To cut to the chase, Cypher and Kitai find themselves the only survivors of a spaceship crash on Earth—which, we're told, is now crawling with predators that have evolved to kill humans. You'd think the absence of humans for 1,000 years would have the opposite effect, as animals would have no reason to attack a strange interloper that isn't part of the existing food chain any more, but whatever. Cypher's wounded, so Kita must prove he's a man by trekking cross-country to retrieve an emergency beacon to summon help. Luckily, Cypher has a multitude of flying drones that give him multi-camera eyes on Kitai's progress and an audio connection to feed him advice and pep talks.

AFTER EARTH is probably Shyamalan's best movie since THE VILLAGE (which I still consider really good), but it's a shame it can't help feeling like a Smith family vanity project. Will Smith's stuck in a similar creative rut to Shyamalan, so spends this movie trying to show a different side to his wise-cracking persona audience love. In other words he's intentionally tedious as killjoy Cypher; while his son Jaden continues to provide evidence his father's "movie star" genes have skipped a generation. I actually feel sorry for the poor kid, who clearly knows no other life beyond "being famous", and yet is only given the opportunities to live that lifestyle through the favours and goodwill of his celebrity parents. It's time he took some acting classes and started going to auditions under a pseudonym and a wig, or something.

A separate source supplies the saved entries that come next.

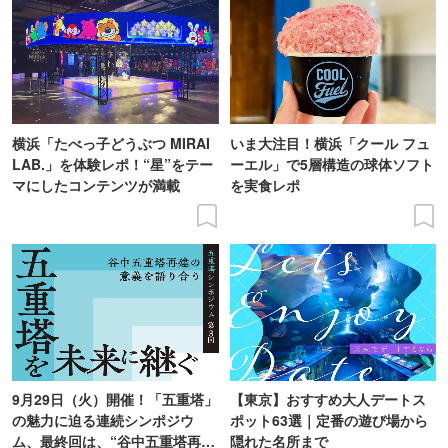
横浜「たべっ子どうぶつ MIRAI
いま大注目！横浜「クール フュ
LAB.」を体験レポ！“星”をテー
ーエル」で5層構造の球体ソフト
マにしたコンテンツが満載
を実食レポ
9月29日（火）開催！「五重塔」
【東京】おすすめ大人デートス
の魅力に迫る連続シンポジウ
ポット63選｜定番の遊び場から
ム、最終回は、“谷中五重塔再建
隠れた名所まで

Technically, AFTER EARTH doesn't look half bad. I quite liked how the ships feel like they're made of 80% cotton, and there are some fun gadgets. The CGI critters aren't too objectionable, and the jungle scenery's pretty. The basic idea of a young boy becoming a man in his father's eyes is a tale that's forever being told, with very good reason, and the script gets the usual moral across just fine. I only wish AFTER EARTH was more inventive with its limping plot, had cast a better child actor than Jaden Smith as the lead, and was directed by someone with a sharper eye for propulsive action sequences. It's only 96-minutes long, but there's a 30-minute dip in drama after the first 40-minutes that it never quite recovers from. No twist-ending.